Start of TEXT PROVIDED

Dan and I were talking last night about all that we have been through over the past ten years. 2010 was an especially challenging year for us in many ways; we lost Dan’s mother, Dan was unexpectedly laid off from his job bringing all sorts of financial difficulties to our family, I severely broke my ankle, and my mother had to leave her apartment down the street and move in with us. So much change in the span of just a few months.
The years that followed provided so many opportunities to grow from that difficult year; Dan found a wonderful new job opening a brand new theater for the last five years of his career. My career grew in new and exciting ways, and I began this blog, published a book, and recorded four CDs. Travel graced our decade, both internationally and around the country to our special places in the mountains and at the beach. We continued to improve our wonderful old home and enjoy good times with family and friends within its walls. There was more sadness to experience, too; we lost my mother, a very close friend, and three of our most cherished pets. Dan and I both went through several surgeries and all of the difficulties surgery brings. Dear friends faced awful situations and losses. We saw such a broad spectrum of life from the greatest joys to the deepest of sorrow. Such is the balance of life, isn’t it?

End of TEXT PROVIDED
Start of PROVIDED INFORMATION

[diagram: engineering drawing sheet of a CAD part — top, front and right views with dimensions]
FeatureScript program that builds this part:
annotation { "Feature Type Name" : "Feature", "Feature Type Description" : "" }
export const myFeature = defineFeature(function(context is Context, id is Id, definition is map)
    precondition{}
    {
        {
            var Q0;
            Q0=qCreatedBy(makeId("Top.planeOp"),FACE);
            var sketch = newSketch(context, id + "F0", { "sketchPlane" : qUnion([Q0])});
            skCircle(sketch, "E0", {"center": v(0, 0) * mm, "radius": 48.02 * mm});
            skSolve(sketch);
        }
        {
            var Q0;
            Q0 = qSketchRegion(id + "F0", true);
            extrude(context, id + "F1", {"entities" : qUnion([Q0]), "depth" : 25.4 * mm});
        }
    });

End of PROVIDED INFORMATION

PROBLEM 1:
Using the decade reflection, decide whether each statement agrees with it, answering yes or no and quoting the deciding words: (a) Dan's mother died in 2010; (b) the writer recorded three CDs; (c) the writer's mother moved in with the couple.
PROBLEM 2:
In the decade reflection, what did Dan's new job involve?
PROBLEM 3:
List every event from 2010 that the decade reflection names.

YOUR RESPONSE 1:
(a) Yes: "2010 was an especially challenging year for us in many ways; we lost Dan’s mother"
(b) No: "recorded four CDs"
(c) Yes: "my mother had to leave her apartment down the street and move in with us"

YOUR RESPONSE 2:
Opening a brand new theater for the last five years of his career.

YOUR RESPONSE 3:
- Dan's mother died.
- Dan was unexpectedly laid off from his job.
- The writer severely broke an ankle.
- The writer's mother left her apartment down the street and moved in with them.